• Given information:
--
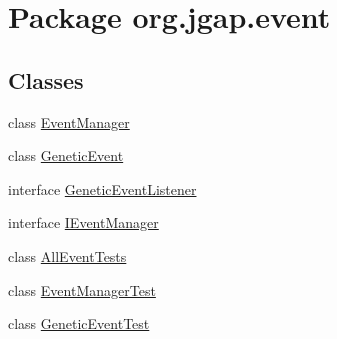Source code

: \hypertarget{namespaceorg_1_1jgap_1_1event}{\section{Package org.\-jgap.\-event}
\label{namespaceorg_1_1jgap_1_1event}
}
\subsection*{Classes}
\begin{DoxyCompactItemize}
\item 
class \hyperlink{classorg_1_1jgap_1_1event_1_1_event_manager}{Event\-Manager}
\item 
class \hyperlink{classorg_1_1jgap_1_1event_1_1_genetic_event}{Genetic\-Event}
\item 
interface \hyperlink{interfaceorg_1_1jgap_1_1event_1_1_genetic_event_listener}{Genetic\-Event\-Listener}
\item 
interface \hyperlink{interfaceorg_1_1jgap_1_1event_1_1_i_event_manager}{I\-Event\-Manager}
\item 
class \hyperlink{classorg_1_1jgap_1_1event_1_1_all_event_tests}{All\-Event\-Tests}
\item 
class \hyperlink{classorg_1_1jgap_1_1event_1_1_event_manager_test}{Event\-Manager\-Test}
\item 
class \hyperlink{classorg_1_1jgap_1_1event_1_1_genetic_event_test}{Genetic\-Event\-Test}
\end{DoxyCompactItemize}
--
• Your goal: Make an exact copy of the listing, with no images in it.

• Answer:
Source code

: \hypertarget{namespaceorg_1_1jgap_1_1event}{\section{Package org.\-jgap.\-event}
\label{namespaceorg_1_1jgap_1_1event}
}
\subsection*{Classes}
\begin{DoxyCompactItemize}
\item 
class \hyperlink{classorg_1_1jgap_1_1event_1_1_event_manager}{Event\-Manager}
\item 
class \hyperlink{classorg_1_1jgap_1_1event_1_1_genetic_event}{Genetic\-Event}
\item 
interface \hyperlink{interfaceorg_1_1jgap_1_1event_1_1_genetic_event_listener}{Genetic\-Event\-Listener}
\item 
interface \hyperlink{interfaceorg_1_1jgap_1_1event_1_1_i_event_manager}{I\-Event\-Manager}
\item 
class \hyperlink{classorg_1_1jgap_1_1event_1_1_all_event_tests}{All\-Event\-Tests}
\item 
class \hyperlink{classorg_1_1jgap_1_1event_1_1_event_manager_test}{Event\-Manager\-Test}
\item 
class \hyperlink{classorg_1_1jgap_1_1event_1_1_genetic_event_test}{Genetic\-Event\-Test}
\end{DoxyCompactItemize}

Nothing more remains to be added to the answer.